▸ **Work instruction**: Once the pictures are set aside, transcribe each line of the listing exactly.

▸ **Extracted records**:
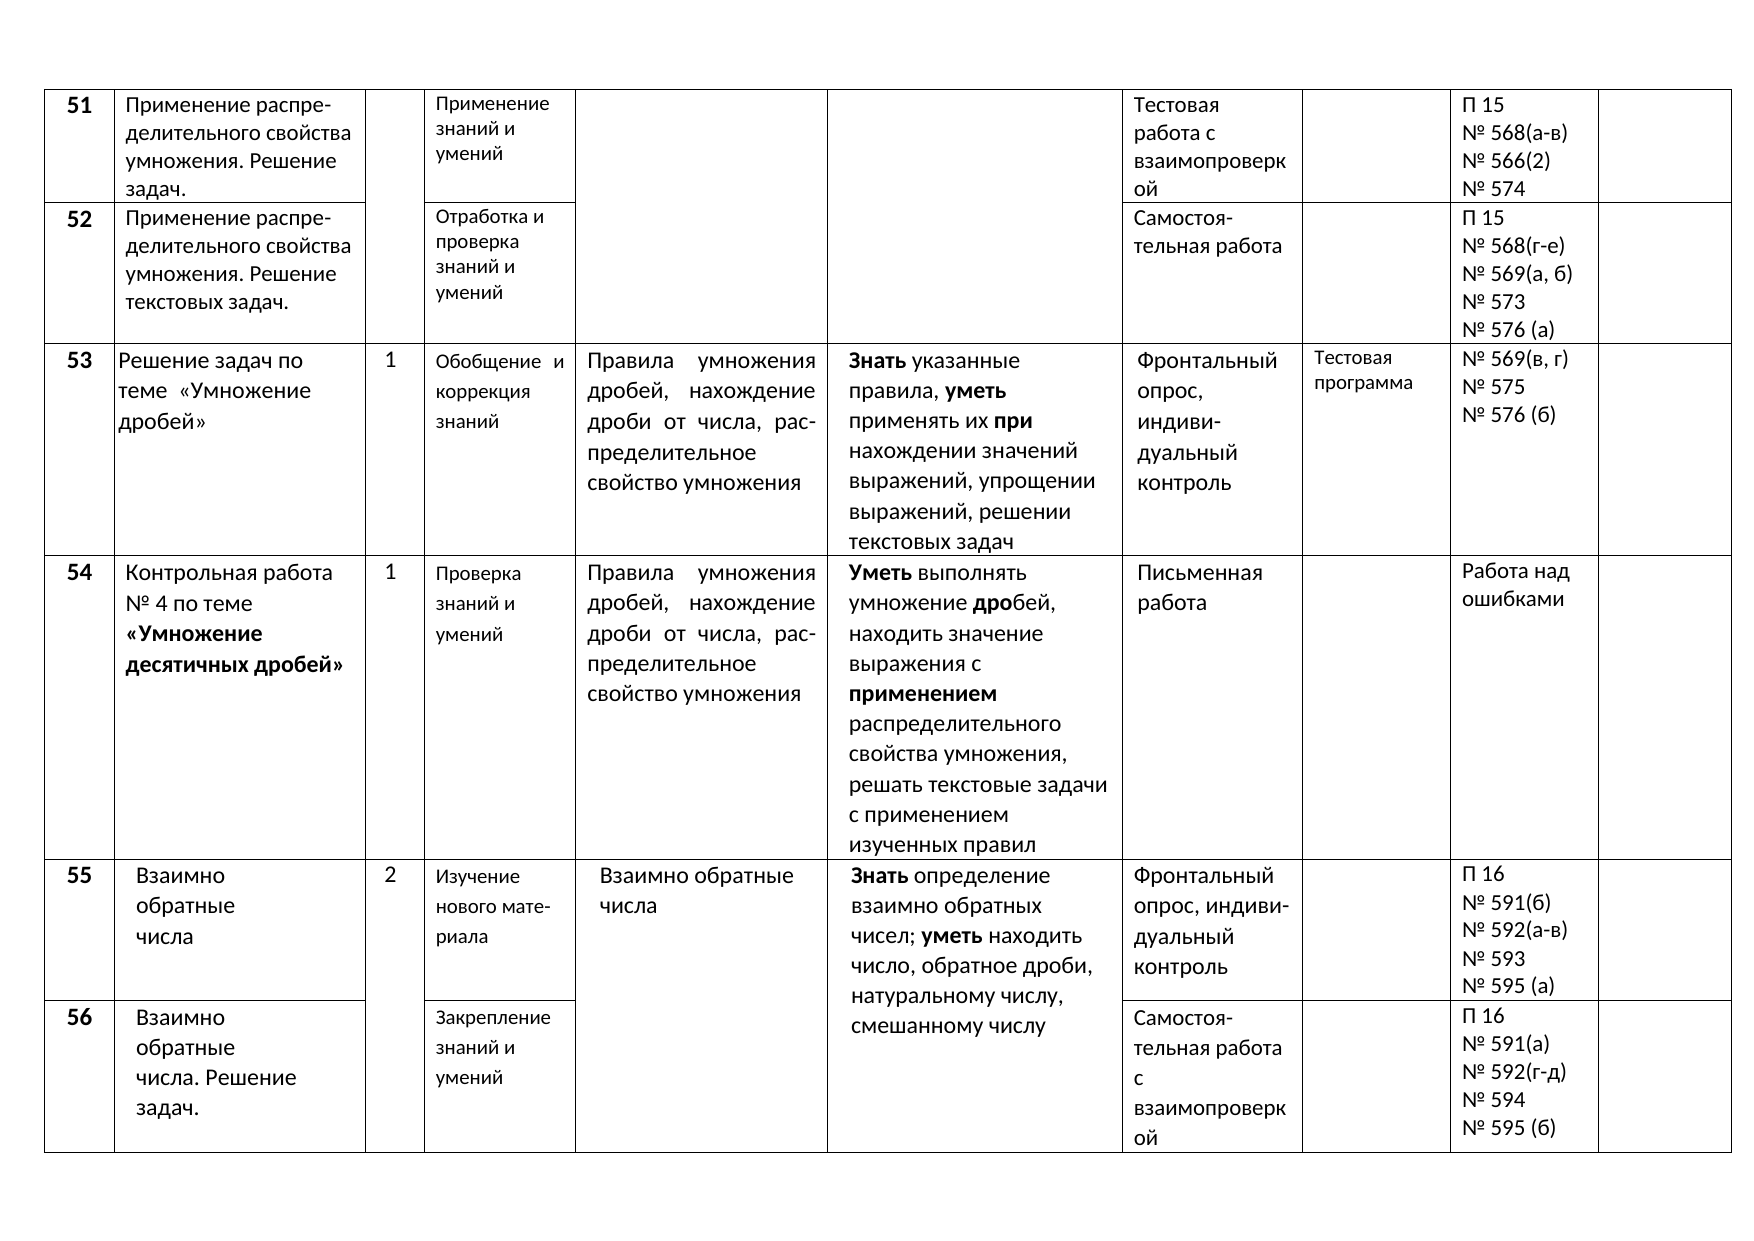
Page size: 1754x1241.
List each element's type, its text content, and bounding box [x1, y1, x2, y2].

table_cell Самостоятельная работа с взаимопроверкой [1123, 1001, 1302, 1152]
table_cell Взаимно обратные числа. Решение задач. [115, 1001, 365, 1152]
table_cell Взаимно обратные числа [115, 860, 365, 1000]
table_cell 55 [45, 860, 114, 1000]
table_cell [1599, 860, 1731, 1000]
table_cell Отработка и проверка знаний и умений [425, 203, 575, 343]
table_cell Правила умножения дробей, нахождение дроби от числа, распределительное свойство умножения [576, 556, 827, 858]
table_cell 1 [366, 556, 424, 858]
table_cell Знать указанные правила, уметь применять их при нахождении значений выражений, упрощении выражений, решении текстовых задач [828, 344, 1122, 555]
table_cell Самостоятельная работа [1123, 203, 1302, 343]
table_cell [1123, 860, 1302, 1000]
table_cell Фронтальный опрос, индивидуальный контроль [1123, 344, 1302, 555]
table_cell [1303, 860, 1450, 1000]
table_cell Правила умножения дробей, нахождение дроби от числа, распределительное свойство умножения [576, 344, 827, 555]
table_cell [1599, 1001, 1731, 1152]
table_cell [1599, 556, 1731, 858]
table_cell 51 [45, 90, 114, 202]
table_cell 1 [366, 344, 424, 555]
table_cell Проверка знаний и умений [425, 556, 575, 858]
table_cell П 16 № 591(а) № 592(г-д) № 594 № 595 (б) [1451, 1001, 1598, 1152]
table_cell Контрольная работа № 4 по теме «Умножение десятичных дробей» [115, 556, 365, 858]
table_cell Уметь выполнять умножение дробей, находить значение выражения с применением распределительного свойства умножения, решать текстовые задачи с применением изученных правил [828, 556, 1122, 858]
table_cell 2 [366, 860, 424, 1152]
table_cell [1599, 344, 1731, 555]
table_cell [1303, 556, 1450, 858]
table_cell Тестовая работа с взаимопроверкой [1123, 90, 1302, 202]
table_cell [1599, 90, 1731, 202]
table_cell 52 [45, 203, 114, 343]
table_cell Применение знаний и умений [425, 90, 575, 202]
table_cell П 15 № 568(а-в) № 566(2) № 574 [1451, 90, 1598, 202]
table_cell Тестовая программа [1303, 344, 1450, 555]
table_cell [1303, 90, 1450, 202]
table_cell Знать определение взаимно обратных чисел; уметь находить число, обратное дроби, натуральному числу, смешанному числу [828, 860, 1122, 1152]
table_cell П 16 № 591(б) № 592(а-в) № 593 № 595 (а) [1451, 860, 1598, 1000]
table_cell 53 [45, 344, 114, 555]
table_cell [1303, 1001, 1450, 1152]
table_cell Взаимно обратные числа [576, 860, 827, 1152]
table_cell 56 [45, 1001, 114, 1152]
table_cell Письменная работа [1123, 556, 1302, 858]
table_cell [1599, 203, 1731, 343]
table_cell 54 [45, 556, 114, 858]
table_cell Обобщение и коррекция знаний [425, 344, 575, 555]
table_cell П 15 № 568(г-е) № 569(а, б) № 573 № 576 (а) [1451, 203, 1598, 343]
table_cell Закрепление знаний и умений [425, 1001, 575, 1152]
table_cell № 569(в, г) № 575 № 576 (б) [1451, 344, 1598, 555]
table_cell Применение распределительного свойства умножения. Решение текстовых задач. [115, 203, 365, 343]
table_cell Изучение нового материала [425, 860, 575, 1000]
table_cell Применение распределительного свойства умножения. Решение задач. [115, 90, 365, 202]
table_cell [1303, 203, 1450, 343]
table_cell Решение задач по теме «Умножение дробей» [115, 344, 365, 555]
table_cell Работа над ошибками [1451, 556, 1598, 858]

▸ **Answer section**:
Page size: 1754x1241.
List each element's type, its text content, and bounding box [x1, y1, x2, y2].

table_cell Самостоятельная работа с взаимопроверкой [1123, 1001, 1302, 1152]
table_cell Взаимно обратные числа. Решение задач. [115, 1001, 365, 1152]
table_cell Взаимно обратные числа [115, 860, 365, 1000]
table_cell 55 [45, 860, 114, 1000]
table_cell [1599, 860, 1731, 1000]
table_cell Отработка и проверка знаний и умений [425, 203, 575, 343]
table_cell Правила умножения дробей, нахождение дроби от числа, распределительное свойство умножения [576, 556, 827, 858]
table_cell 1 [366, 556, 424, 858]
table_cell Знать указанные правила, уметь применять их при нахождении значений выражений, упрощении выражений, решении текстовых задач [828, 344, 1122, 555]
table_cell Самостоятельная работа [1123, 203, 1302, 343]
table_cell [1123, 860, 1302, 1000]
table_cell Фронтальный опрос, индивидуальный контроль [1123, 344, 1302, 555]
table_cell [1303, 860, 1450, 1000]
table_cell Правила умножения дробей, нахождение дроби от числа, распределительное свойство умножения [576, 344, 827, 555]
table_cell [1599, 1001, 1731, 1152]
table_cell [1599, 556, 1731, 858]
table_cell 51 [45, 90, 114, 202]
table_cell 1 [366, 344, 424, 555]
table_cell Проверка знаний и умений [425, 556, 575, 858]
table_cell П 16 № 591(а) № 592(г-д) № 594 № 595 (б) [1451, 1001, 1598, 1152]
table_cell Контрольная работа № 4 по теме «Умножение десятичных дробей» [115, 556, 365, 858]
table_cell Уметь выполнять умножение дробей, находить значение выражения с применением распределительного свойства умножения, решать текстовые задачи с применением изученных правил [828, 556, 1122, 858]
table_cell 2 [366, 860, 424, 1152]
table_cell [1599, 344, 1731, 555]
table_cell [1303, 556, 1450, 858]
table_cell Тестовая работа с взаимопроверкой [1123, 90, 1302, 202]
table_cell [1599, 90, 1731, 202]
table_cell 52 [45, 203, 114, 343]
table_cell Применение знаний и умений [425, 90, 575, 202]
table_cell П 15 № 568(а-в) № 566(2) № 574 [1451, 90, 1598, 202]
table_cell Тестовая программа [1303, 344, 1450, 555]
table_cell [1303, 90, 1450, 202]
table_cell Знать определение взаимно обратных чисел; уметь находить число, обратное дроби, натуральному числу, смешанному числу [828, 860, 1122, 1152]
table_cell П 16 № 591(б) № 592(а-в) № 593 № 595 (а) [1451, 860, 1598, 1000]
table_cell 53 [45, 344, 114, 555]
table_cell [1303, 1001, 1450, 1152]
table_cell Взаимно обратные числа [576, 860, 827, 1152]
table_cell 56 [45, 1001, 114, 1152]
table_cell Письменная работа [1123, 556, 1302, 858]
table_cell [1599, 203, 1731, 343]
table_cell 54 [45, 556, 114, 858]
table_cell Обобщение и коррекция знаний [425, 344, 575, 555]
table_cell П 15 № 568(г-е) № 569(а, б) № 573 № 576 (а) [1451, 203, 1598, 343]
table_cell Закрепление знаний и умений [425, 1001, 575, 1152]
table_cell № 569(в, г) № 575 № 576 (б) [1451, 344, 1598, 555]
table_cell Применение распределительного свойства умножения. Решение текстовых задач. [115, 203, 365, 343]
table_cell Изучение нового материала [425, 860, 575, 1000]
table_cell Применение распределительного свойства умножения. Решение задач. [115, 90, 365, 202]
table_cell [1303, 203, 1450, 343]
table_cell Решение задач по теме «Умножение дробей» [115, 344, 365, 555]
table_cell Работа над ошибками [1451, 556, 1598, 858]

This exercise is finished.